Fresh and crisp is the name of the game when picking wine for football snack food, and Junta's 2012 The Mine 33 (Curicó Valley, Chile -- $16.99, De Luca's Fine Wines) is fresh as a daisy. It's a 60-40 split of Viognier and Sauvignon Blanc grapes, and is named in honour of the 33 Chilean miners who were trapped for 69 days in a mine in the Atacama Desert. Peach, lemon-lime, grapefruit and spice aromas are intense on the nose, and this super-crisp, racy white delivers more of the same on the palate. I swear this would be amazing with jalape±o poppers.

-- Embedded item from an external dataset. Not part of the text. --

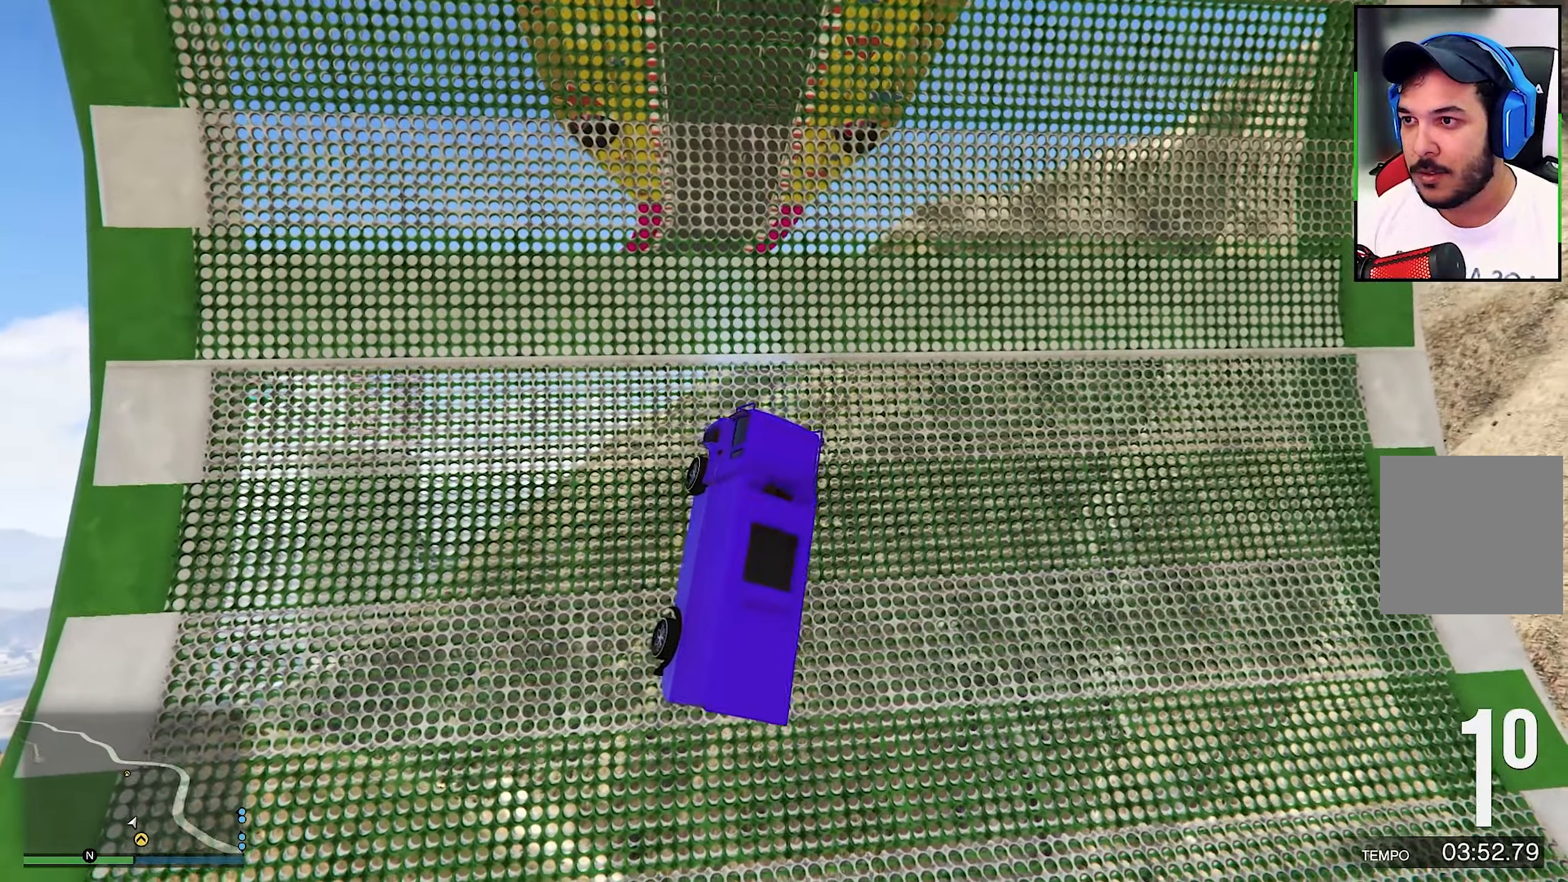
{"buttons": [], "left_stick": "left", "right_stick": "center", "events": [[283, "R2", "up"]]}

For a red, you'll want something with a decent amount of fruit but not too much tannin. Entry-level Aussie blends, Ontario Gamay or New World Pinot Noir fit the bill nicely. Impress your football buddies with the Belle Glos 2011 Meiomi Pinot Noir (California -- $24.99, Liquor Marts and beyond). The grapes come from Monterey, Santa Barbara and Sonoma counties -- the best regions in California for Pinot -- and deliver ripe cherry, raspberry, plum, spice and earthy aromas. It's light-plus bodied and juicy, with rich red berry notes and plum, caramel, and vanilla flavours. The Meiomi is a fantastic Pinot for the price.
If you're looking for something a bit stronger than beer or wine, the logical choice would seem to be Gibson's Finest 100th Grey Cup Limited Edition Whisky (Oakville, Ont. -- $33.29/750ml bottle, Liquor Marts). Brian Kinsman, malt master at Scotland's Glenfiddich distillery, came up with this special blend of whisky mixed with a touch of maple syrup -- how very Canadian. Slightly darker in colour than most of the Gibson's whiskies, there are definitely some maple/butterscotch/vanilla notes on the nose, with a hint of spice in there as well. That maple/butterscotch note is quite prominent on the palate, with modest secondary spice notes. It's smooth, somewhat sweet and is pretty drinkable on its own -- no need to mix it with cola or other sweeter soda.